Monday, June 18, 2012

THE BEGINNER'S GOODBYE by Anne Tyler

Dorothy keeps popping up unexpectedly. Aaron, her husband, first sees her at the house the oak tree fell on. She then starts joining him at random times and places: in the grocery store check-out line, in the street near his office, in Belvedere Square. One day she appears just outside his office window, by the trash cans.

The odd thing is, Dorothy has been dead for nearly a year.

Aaron is neither romantic nor religious. He's the dutiful, unimaginative editor at the family-owned vanity press, publishers of a Beginner's series--"something on the order of the Dummies books, but without the cheerleader tone of voice," thin books to get you started:
Anything is manageable if it's divided into small enough increments, was the theory; even life's most complicated lessons. Not The Beginner's Cookbook but The Beginner's Soups.... Not The Beginner's Child Care but The Beginner's Colicky Baby.
But how can Aaron apply this wisdom to grieving? How can he begin to say goodbye to Dorothy, his wife of ten years?
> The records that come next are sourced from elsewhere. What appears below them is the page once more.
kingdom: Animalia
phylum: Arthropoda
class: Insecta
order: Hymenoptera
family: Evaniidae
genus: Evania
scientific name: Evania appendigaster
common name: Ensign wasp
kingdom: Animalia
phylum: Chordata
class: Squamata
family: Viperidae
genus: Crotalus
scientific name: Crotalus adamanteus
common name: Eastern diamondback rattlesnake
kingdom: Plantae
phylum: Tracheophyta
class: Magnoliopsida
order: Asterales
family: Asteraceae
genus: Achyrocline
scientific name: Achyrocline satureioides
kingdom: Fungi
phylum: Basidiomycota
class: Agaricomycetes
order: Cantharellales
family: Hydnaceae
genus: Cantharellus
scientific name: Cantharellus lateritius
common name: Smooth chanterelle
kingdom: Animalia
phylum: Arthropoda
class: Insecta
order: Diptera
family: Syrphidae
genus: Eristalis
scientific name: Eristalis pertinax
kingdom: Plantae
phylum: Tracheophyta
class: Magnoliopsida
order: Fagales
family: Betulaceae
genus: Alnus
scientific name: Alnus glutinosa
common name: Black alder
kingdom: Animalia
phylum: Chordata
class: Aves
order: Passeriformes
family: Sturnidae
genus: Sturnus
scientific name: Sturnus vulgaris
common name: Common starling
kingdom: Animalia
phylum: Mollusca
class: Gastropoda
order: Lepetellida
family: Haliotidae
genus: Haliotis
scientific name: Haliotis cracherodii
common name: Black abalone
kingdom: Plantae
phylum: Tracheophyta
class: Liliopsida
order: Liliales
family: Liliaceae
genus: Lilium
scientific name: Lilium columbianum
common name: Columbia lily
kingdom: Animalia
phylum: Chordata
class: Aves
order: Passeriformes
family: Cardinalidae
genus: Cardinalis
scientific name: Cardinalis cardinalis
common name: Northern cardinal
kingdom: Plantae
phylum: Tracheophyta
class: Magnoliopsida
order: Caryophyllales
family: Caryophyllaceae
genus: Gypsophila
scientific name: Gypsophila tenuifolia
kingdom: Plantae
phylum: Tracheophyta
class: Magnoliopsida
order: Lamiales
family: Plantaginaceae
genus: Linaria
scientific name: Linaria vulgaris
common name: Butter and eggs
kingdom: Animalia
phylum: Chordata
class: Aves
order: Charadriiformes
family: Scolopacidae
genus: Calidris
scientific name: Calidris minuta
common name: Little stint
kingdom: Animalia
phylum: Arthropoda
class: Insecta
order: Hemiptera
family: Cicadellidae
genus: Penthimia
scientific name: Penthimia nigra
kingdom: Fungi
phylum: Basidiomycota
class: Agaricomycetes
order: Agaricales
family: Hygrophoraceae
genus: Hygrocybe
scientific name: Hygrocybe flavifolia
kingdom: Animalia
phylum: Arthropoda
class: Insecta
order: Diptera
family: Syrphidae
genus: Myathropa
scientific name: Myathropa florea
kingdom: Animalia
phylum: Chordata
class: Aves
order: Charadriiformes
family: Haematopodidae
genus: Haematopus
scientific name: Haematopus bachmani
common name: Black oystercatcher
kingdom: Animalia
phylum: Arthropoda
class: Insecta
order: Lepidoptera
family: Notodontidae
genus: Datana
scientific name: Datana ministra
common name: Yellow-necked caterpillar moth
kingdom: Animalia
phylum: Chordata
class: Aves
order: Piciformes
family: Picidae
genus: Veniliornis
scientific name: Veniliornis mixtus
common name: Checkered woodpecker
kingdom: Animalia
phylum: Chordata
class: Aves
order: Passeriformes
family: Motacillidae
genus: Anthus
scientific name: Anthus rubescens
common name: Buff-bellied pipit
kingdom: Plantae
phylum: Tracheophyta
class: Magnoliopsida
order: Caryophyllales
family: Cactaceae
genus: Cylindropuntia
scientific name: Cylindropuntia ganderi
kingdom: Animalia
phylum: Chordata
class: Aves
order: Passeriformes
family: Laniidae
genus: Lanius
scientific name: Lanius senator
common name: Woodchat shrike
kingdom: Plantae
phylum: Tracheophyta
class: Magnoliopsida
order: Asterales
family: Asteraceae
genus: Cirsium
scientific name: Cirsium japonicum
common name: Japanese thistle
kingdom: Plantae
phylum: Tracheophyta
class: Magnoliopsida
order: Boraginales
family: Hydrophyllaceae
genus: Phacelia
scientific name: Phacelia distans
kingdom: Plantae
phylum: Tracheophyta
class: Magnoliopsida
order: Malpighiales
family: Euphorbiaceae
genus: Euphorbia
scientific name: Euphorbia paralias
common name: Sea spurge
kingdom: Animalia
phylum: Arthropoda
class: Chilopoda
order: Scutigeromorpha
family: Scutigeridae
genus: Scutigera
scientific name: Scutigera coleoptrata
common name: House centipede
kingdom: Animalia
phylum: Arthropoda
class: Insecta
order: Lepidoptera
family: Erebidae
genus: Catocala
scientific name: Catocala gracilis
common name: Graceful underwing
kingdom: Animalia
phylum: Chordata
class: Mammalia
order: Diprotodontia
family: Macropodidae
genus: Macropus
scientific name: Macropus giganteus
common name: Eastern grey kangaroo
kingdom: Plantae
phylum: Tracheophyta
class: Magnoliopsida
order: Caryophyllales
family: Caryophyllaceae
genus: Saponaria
The Beginner's Goodbye includes everything you'd expect in an Anne Tyler novel (it's her 19th): Lovable, socially awkward characters. Family ties that sometimes bind. Writing that is at once accessible and literary, comic and profound. Baltimore.

It's not as rich as Tyler's magnificent Dinner at the Homesick Restaurant, but then a Beginner's guide is just meant to get you started. This one could start a lot of conversations, not only about grief but also about communication in marriage, and how we sabotage our own happiness, and whether marriage partners can ever really know one another.